The Institute of Ecological Technology has a focus on unconventional research and solutions within ecological technology.

Our research includes non-traditional ways to affect water flow, water quality, plants, weather and eco-systems, as well as non-traditional alternative energy sources. Historically the institute has had a focus on ideas related to the Austrian naturalist Viktor Schauberger.

We work to define a series of research areas and review their progress, see below. These research areas are regularly featured in the biennial IWONE conferences.

Alternative water flow

This research area covers guiding and self-organizing water flow (e.g. Schauberger's energy bodies), temperature regulation of water courses, sloping logs, and other forms of indirect river regulation. It also covers areas like the effects of interaction between vegetation and river courses on the stability and evolution of the river bed, and alternative means to conduct water, e.g. double spiral pipes, fin pipes, Knossos pipes, Schauberger kudu pipes etc.

In the early 1980s, the institute organized a series of expeditions to the Oulanka National Park in northern Finland. The objective of the research programme was to verify (or correct) a series of hydrological hypotheses advanced by the Austrian naturalist Viktor Schauberger in the 1930s. The research programme has been actualized in the 2000s, particularly due to its relation to prevention of flooding.

Research was carried out in the 1980s relating to flow in spiral pipes (in co-operation with Royal Institute of Technology) and rhythmical flow in flow forms.

In the 1990s a series of projects studied self-organizing flow (particularly vortex flow). A spin-off was the unique self-organizing flow water drainage system of Augustenborg in Malmö. The drop channels with self-organizing flow was awarded the Excellent Swedish Design award by Svensk Form.

Read more:
Self-organizning Flow Technology
The Augustenborg Project
The drop channels

Alternative water treatment
This research area covers alternative (non-chemical) ways of treating water to improve its quality for drinking, for plants and agriculture, and for other uses. It covers e.g. indirect water treatment (information transfer), the effect of vortexing and water motion on water quality, magnetic water treatment, water memory effects and unconventional methods to measure water quality.

Research on the effects of vortex treatment of water goes back to the 1960s (and the Institute's predecessor, Biotec Foundation).

In the 2000s a survey on alternative water treatment was carried out, outlining the state of the field and important open questions.
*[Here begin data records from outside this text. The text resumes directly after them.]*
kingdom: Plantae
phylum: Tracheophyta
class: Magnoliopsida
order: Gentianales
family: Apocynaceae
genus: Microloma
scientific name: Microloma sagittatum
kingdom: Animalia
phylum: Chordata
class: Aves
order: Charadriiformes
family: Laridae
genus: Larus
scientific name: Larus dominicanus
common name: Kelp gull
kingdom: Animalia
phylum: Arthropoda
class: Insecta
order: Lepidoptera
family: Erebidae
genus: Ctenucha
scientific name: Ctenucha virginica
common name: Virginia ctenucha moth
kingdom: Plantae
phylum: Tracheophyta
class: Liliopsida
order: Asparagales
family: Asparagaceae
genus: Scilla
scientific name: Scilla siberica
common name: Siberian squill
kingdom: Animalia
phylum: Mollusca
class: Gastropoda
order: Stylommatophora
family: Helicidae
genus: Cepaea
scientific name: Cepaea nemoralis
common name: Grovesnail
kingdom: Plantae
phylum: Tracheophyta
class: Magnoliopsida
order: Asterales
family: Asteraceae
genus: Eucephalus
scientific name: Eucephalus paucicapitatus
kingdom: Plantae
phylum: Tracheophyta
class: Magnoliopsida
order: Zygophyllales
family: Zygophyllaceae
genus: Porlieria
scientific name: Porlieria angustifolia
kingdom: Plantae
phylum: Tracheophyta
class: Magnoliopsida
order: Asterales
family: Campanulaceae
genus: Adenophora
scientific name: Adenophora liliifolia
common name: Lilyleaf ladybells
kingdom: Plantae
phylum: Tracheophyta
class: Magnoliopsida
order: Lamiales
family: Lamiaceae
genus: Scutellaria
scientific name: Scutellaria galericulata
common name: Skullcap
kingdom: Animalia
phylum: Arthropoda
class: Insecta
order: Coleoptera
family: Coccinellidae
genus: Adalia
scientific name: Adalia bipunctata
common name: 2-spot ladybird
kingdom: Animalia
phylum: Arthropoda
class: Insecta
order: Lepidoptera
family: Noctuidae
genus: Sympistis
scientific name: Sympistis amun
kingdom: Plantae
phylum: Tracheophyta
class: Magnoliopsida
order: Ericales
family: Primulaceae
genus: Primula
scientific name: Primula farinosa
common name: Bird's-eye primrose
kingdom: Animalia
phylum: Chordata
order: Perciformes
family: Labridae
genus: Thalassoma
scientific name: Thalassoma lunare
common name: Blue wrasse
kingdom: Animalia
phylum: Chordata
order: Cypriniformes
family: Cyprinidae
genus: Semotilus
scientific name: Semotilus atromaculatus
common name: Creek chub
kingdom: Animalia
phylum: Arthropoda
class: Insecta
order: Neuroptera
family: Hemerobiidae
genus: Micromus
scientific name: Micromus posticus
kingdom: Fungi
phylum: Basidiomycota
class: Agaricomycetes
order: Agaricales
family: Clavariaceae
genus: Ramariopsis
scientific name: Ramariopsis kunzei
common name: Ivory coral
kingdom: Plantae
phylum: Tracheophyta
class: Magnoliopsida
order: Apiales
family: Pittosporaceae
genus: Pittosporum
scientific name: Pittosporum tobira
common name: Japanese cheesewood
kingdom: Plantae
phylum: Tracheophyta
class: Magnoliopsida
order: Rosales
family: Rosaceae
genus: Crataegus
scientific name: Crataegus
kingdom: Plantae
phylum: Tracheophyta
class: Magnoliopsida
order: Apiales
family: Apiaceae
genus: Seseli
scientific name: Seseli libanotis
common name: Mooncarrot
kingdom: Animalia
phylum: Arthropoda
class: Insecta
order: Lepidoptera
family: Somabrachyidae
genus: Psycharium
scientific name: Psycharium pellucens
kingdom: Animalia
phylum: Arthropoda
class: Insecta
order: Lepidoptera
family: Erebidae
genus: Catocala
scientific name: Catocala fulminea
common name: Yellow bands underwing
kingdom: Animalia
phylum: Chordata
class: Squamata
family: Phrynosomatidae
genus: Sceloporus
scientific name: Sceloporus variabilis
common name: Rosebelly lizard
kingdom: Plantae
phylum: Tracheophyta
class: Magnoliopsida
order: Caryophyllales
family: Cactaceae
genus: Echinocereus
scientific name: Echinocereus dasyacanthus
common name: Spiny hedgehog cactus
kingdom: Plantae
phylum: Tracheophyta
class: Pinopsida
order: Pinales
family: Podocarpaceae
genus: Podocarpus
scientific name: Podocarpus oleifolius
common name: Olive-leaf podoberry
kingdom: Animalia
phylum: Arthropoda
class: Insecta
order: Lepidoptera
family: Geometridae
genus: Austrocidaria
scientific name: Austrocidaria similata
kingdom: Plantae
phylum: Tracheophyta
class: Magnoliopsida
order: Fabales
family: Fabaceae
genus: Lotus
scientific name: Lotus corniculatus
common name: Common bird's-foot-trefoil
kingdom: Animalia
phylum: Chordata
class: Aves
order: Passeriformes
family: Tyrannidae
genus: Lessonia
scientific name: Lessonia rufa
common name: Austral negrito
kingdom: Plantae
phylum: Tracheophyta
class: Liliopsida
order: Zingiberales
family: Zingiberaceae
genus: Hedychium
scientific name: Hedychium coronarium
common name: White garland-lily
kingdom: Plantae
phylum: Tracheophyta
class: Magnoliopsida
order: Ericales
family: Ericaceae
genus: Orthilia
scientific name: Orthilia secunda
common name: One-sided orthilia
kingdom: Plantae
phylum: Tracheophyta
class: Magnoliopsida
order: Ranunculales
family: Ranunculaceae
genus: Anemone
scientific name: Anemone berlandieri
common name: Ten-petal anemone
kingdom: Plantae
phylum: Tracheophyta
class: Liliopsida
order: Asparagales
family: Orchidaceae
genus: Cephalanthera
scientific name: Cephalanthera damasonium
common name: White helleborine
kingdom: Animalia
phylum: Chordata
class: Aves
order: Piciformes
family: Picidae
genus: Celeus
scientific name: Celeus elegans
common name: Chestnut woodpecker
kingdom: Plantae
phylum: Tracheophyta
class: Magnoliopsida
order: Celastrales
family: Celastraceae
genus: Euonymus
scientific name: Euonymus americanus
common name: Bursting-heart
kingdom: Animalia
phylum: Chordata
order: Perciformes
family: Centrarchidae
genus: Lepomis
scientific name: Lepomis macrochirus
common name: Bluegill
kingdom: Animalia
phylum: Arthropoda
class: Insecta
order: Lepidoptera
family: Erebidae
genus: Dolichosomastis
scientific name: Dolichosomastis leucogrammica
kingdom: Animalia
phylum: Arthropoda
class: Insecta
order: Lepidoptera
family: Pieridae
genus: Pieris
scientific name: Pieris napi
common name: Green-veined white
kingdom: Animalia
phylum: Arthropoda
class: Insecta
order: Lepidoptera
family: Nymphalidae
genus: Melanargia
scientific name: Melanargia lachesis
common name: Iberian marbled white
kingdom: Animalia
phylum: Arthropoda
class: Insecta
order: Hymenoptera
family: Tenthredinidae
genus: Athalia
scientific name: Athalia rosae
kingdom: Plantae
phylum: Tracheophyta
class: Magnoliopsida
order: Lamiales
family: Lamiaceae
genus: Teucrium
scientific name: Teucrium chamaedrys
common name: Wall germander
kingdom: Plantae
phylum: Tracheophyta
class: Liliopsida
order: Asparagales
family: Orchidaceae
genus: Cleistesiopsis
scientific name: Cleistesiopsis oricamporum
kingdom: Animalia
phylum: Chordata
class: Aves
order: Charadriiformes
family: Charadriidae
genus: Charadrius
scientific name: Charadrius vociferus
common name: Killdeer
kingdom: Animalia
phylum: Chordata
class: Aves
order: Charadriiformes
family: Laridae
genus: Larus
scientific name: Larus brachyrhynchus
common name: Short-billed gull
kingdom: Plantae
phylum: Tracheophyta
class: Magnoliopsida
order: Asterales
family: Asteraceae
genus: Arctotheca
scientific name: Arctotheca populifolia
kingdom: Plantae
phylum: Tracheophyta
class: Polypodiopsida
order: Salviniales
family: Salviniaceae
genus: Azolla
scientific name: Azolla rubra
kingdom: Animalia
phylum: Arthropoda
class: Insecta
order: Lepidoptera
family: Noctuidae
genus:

Indirect influences on plants and soil
This research area covers alternative means to influence quality and growth on plants. E.g. Schauberger’s garden repulsator, paramagnetic towers (Callahan), pyramid greenhouses, and other alternative influences on vegetation. Also treatment of plants and soil with alternatively treated water.

Research on the garden repulsator was carried out in Sweden in the 1980s.

Non-traditional alternative energy sources
This research area covers non-traditional alternative energy sources. Whereas traditional alternative energy sources cover conventional wind power, solar energy etc., this area focuses on potential sources of renewable energy that are little known or not generally recognized as being useful energy sources. It could involve means to extract latent heat from the atmosphere, unconventional turbine designs (e.g. Schauberger's spiral turbines), heat pumps with anomalous properties, or means to use atmospheric electricity or natural electromagnetic fields as an energy source. Also more exotic topics such as means to extract gravitational energy, low energy nuclear reactions (known as cold fusion), and other "free energy" devices.

Alternative propulsion systems
This research area covers practical means of propulsion that are little explored. It could e.g. involve Coanda saucers, Schauberger's repulsine, lifters, propulsion by suction or by using oscillatory wave motions.

A project on Coanda saucers was carried out in 1997. Propulsion by suction in water has been investigated in the 2000s.

Read more:
Coanda saucers (external link)

Alternative climate influencing
This research area could involve non-chemical means to affect the humidity of the air (e.g. Reich's cloudbuster) or climate in general ("biomachines"), or new means to detect environmental changes, e.g. quality measurements using the electric potential of trees. It could also involve large scale effects (such as oxygenization of ponds, small lakes and bays) by alternative water treatment.

Oxygenation of ponds and small lakes was investigated by the spin-off Aquagyro in the 1990s.